***** Selected extract *****

AFRICA/DR CONGO - Clear lead of “yes” votes in referendum to approve new Constitution. “This is the civil and peaceful response from a people who suffered so much in so many years of violence and abuse” says local missionary

Wednesday, 21 December 2005

Kinshasa (Fides Service)- “Yes” votes should make a clear win in the referendum on the Constitution in the Democratic Republic of Congo according to the first official results after a third of the votes had been counted. The President of the independent electoral commission, Rev Apollinaire Malu Malu a Catholic priest, said that according to the votes counted so far 78.47% electors were in favour of the draft Constitution which establishes a presidential system and a unitary state strongly decentralised.
If “yes” votes prevail the referendum will be followed by the adoption of an electoral law to allow political elections before June 30, 2006. At the moment 'Yes'' votes have the lead in 11 provinces including the capital Kinshasa and East Kasai, stronghold of Etienne Tshisekedi, principal antagonist of President Joseph Kabila.
The approval of the draft document would mark the end of a delicate stage of transition started in 2003, after a war which lasted about 5 years and involved 6 neighbouring countries and caused the deaths of over 3 million people.

***** Task material *****

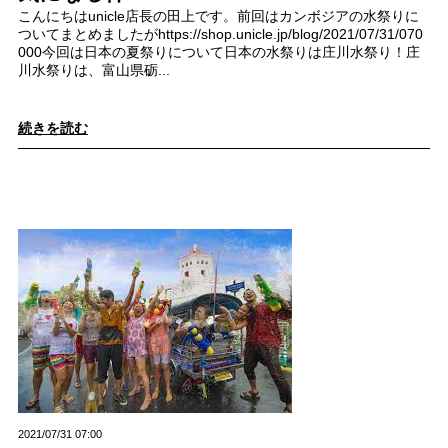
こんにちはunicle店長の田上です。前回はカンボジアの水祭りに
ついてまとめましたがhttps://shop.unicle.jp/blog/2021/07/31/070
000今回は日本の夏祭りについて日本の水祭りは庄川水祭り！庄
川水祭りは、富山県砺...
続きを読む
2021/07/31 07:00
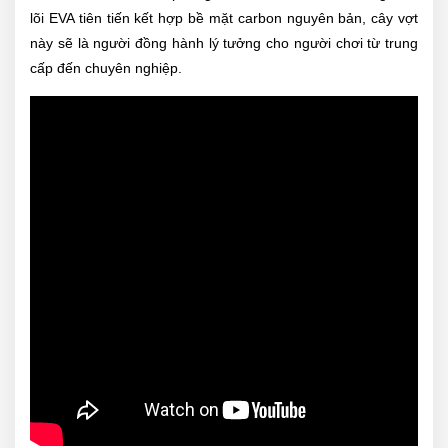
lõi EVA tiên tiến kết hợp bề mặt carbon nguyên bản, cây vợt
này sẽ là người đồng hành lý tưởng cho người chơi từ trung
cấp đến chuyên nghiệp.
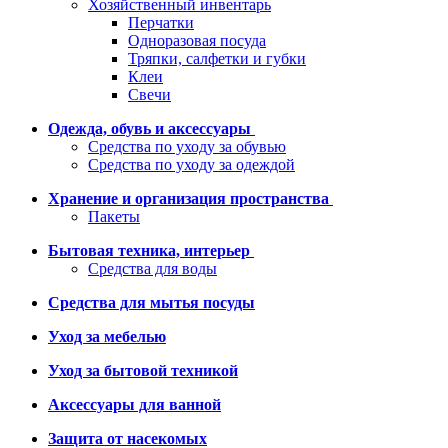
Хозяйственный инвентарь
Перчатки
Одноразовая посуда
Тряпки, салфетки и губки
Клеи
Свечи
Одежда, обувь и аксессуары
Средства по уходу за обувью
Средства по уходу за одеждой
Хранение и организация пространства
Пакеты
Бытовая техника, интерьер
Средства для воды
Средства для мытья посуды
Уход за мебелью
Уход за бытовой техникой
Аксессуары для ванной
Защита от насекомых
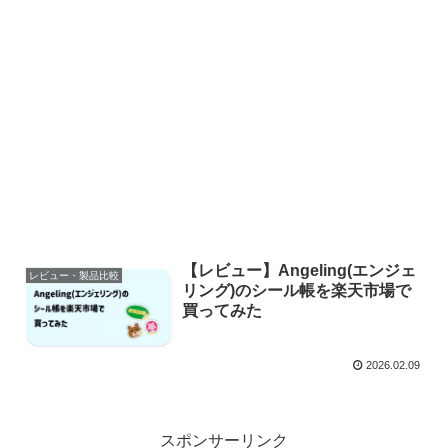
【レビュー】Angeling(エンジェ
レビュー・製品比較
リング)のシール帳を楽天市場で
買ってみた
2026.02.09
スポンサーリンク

*****

▸ **Tasks**
(1) Copy the lines of the listing, starting at the line that contains "lõi EVA tiên" and ending with the last line of the listing, and omit the pictures.
(2) Pick up the article on the Congo constitutional referendum where it stops, and continue writing it.
The article and the listing are unrelated pieces of material.

▸ **Answer list**
(1)
lõi EVA tiên tiến kết hợp bề mặt carbon nguyên bản, cây vợt
này sẽ là người đồng hành lý tưởng cho người chơi từ trung
cấp đến chuyên nghiệp.
Хозяйственный инвентарь
Перчатки
Одноразовая посуда
Тряпки, салфетки и губки
Клеи
Свечи
Одежда, обувь и аксессуары
Средства по уходу за обувью
Средства по уходу за одеждой
Хранение и организация пространства
Пакеты
Бытовая техника, интерьер
Средства для воды
Средства для мытья посуды
Уход за мебелью
Уход за бытовой техникой
Аксессуары для ванной
Защита от насекомых
【レビュー】Angeling(エンジェ
レビュー・製品比較
リング)のシール帳を楽天市場で
買ってみた
2026.02.09
スポンサーリンク

(2)
The electoral Commission has not given a date for the announcement of the results of the referendum, the first free, democratic consultation after 40 years of dictatorship and conflicts. In some provinces of the vast country votes in favour scored an overwhelming victory: in north Kivu and south Kivu, where the consequences of war and ethnic violence were most atrocious, the percentage of yes votes reached respectively 97% and 96%; it reached 64.5 % even in East Kasai, the home province of opposition leader Etienne Tshisekedi, who had called for a boycott of the election. “The overwhelming victory of “yes” votes in the eastern provinces especially in both Kivu was a civil and peaceful response of people who suffered so much for so many years of violence and abuse” says a missionary in Bukavu, mean city in south Kivu. “The merit is also of the local Catholic Church and civil society associations which kept the flame of hope burning in difficult times and undertook an essential information campaign on the referendum”.
Outside the capital, one of the main bastions of the group which opposes the reform, yes votes did not go below 60%, and would seem to predominate in all eleven of the country’s administrative divisions.
This is the first independent democratic consultation called by the Democratic Republic of Congo in the forty years since it gained independence from Belgium, former colonial power.
If the constitution is approved, next year there should be general elections which will put the country on the path to democracy, unimaginable during the war and earlier under the dictatorship of deceased Mobutu Sese Seko. Before the vote Congo’s President Joseph Kabila warned of the serious consequences if this process were to be interrupted. (Agenzia Fides 21/12/2005 righe 42 parole 494)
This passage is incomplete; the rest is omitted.